Threshold Network
| Aspect | Description |
|---|---|
| Type | Offchain, distributed network. |
| Function | Process and execute decryption requests. |
| Responsibilities | • Gets ciphertext decryption requests • Authenticates and validates them • Runs an MPC protocol to decrypt the ciphertext |
In any system utilizing encryption, a crucial step is the eventual decryption of data. For example, if we were to build a privacy-preserving ERC20 contract, users would ultimately need to access their encrypted balances. In the case of CoFHE, this decryption process is managed by the Threshold Network.
Motivation
The Threshold Network is a component of a complex cryptographic system with the sole purpose of enhancing the security and trustworthiness of the system by distributing control of the decryption process. Rather than having a single secret key stored and used for the decryption by a centralized entity, we distribute secret shares (to hide the original decryption key) among multiple parties. This enforces collaboration among parties in order to decrypt; the parties perform an MPC (Multi-Party Computation) protocol that results in the decrypted value of a given ciphertext block (single ciphertext can contain a multiple of these so called blocks), ensuring that no information about the full secret key is leaked at any time.

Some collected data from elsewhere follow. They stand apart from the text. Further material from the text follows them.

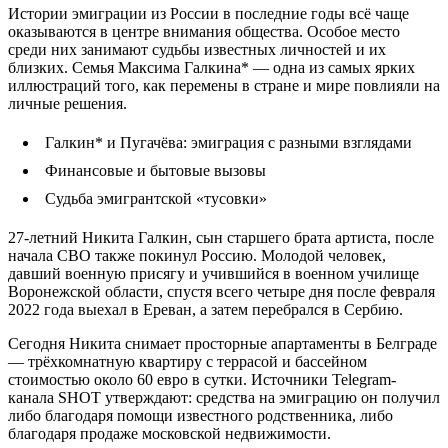
Истории эмиграции из России в последние годы всё чаще
оказываются в центре внимания общества. Особое место
среди них занимают судьбы известных личностей и их
близких. Семья Максима Галкина* — одна из самых ярких
иллюстраций того, как перемены в стране и мире повлияли на
личные решения.
Галкин* и Пугачёва: эмиграция с разными взглядами
Финансовые и бытовые вызовы
Судьба эмигрантской «тусовки»
27-летний Никита Галкин, сын старшего брата артиста, после
начала СВО также покинул Россию. Молодой человек,
давший военную присягу и учившийся в военном училище
Воронежской области, спустя всего четыре дня после февраля
2022 года выехал в Ереван, а затем перебрался в Сербию.
Сегодня Никита снимает просторные апартаменты в Белграде
— трёхкомнатную квартиру с террасой и бассейном
стоимостью около 60 евро в сутки. Источники Telegram-
канала SHOT утверждают: средства на эмиграцию он получил
либо благодаря помощи известного родственника, либо
благодаря продаже московской недвижимости.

A practical example of a threshold network in practice is vote counting. Multiple representatives of competing parties gather around to count votes from recent elections. In order to attempt voter fraud all of the participating parties would have to collaborate (which is unlikely). Threshold Network is built on the exact same principle.
Concept
Threshold Network performs decryption operations. The Threshold Network is currently initialized by a Trusted Dealer (in the future, we plan to eliminate the Trusted Dealer). The Dealer initially generates a key. The Trusted Dealer uses the private key within a secret-sharing algorithm to generate secret shares to share among individual members. Each member holds exactly one secret share. To perform a decryption, the secret shares are used to perform partial decryptions through a multiparty computation (MPC) protocol. These partial decryptions are then combined into the final plaintext. The protocol requires cooperation from all participants to perform a decryption, ensuring no single entity can decrypt the ciphertext alone. This distributed control mechanism enhances security by preventing unilateral access to encrypted data.
Decryption Process
The Threshold network includes three main components:
- Coordinator - coordinates communication between the party members to perform the MPC protocol.
- Party Members - the individual parties that hold a secret share and execute the MPC protocol.
- Trusted Dealer - responsible for initializing the protocol, and for providing random data to the party members, needed to perform the protocol securely.
All incoming decryption requests reach the Coordinator (1). The coordinator splits the CT into individual Learning With Errors (LWE) CT blocks. These blocks then get broadcast to partymembers (2). During this process data is exchanged back and forth until the decryption of all blocks is complete upon which the coordinator reassembles the plaintext from decrypted LWE CT blocks. The plaintext value then gets sent back to the user.
The MPC protocol consists of multiple stages. In each stage, a partymember performs a calculation on a received input and returns the result (a.k.a. intermediate result) to the Coordinator. Each intermediate result gets sent back to the coordinator in order to get distributed among other partymembers as an input for the next stage.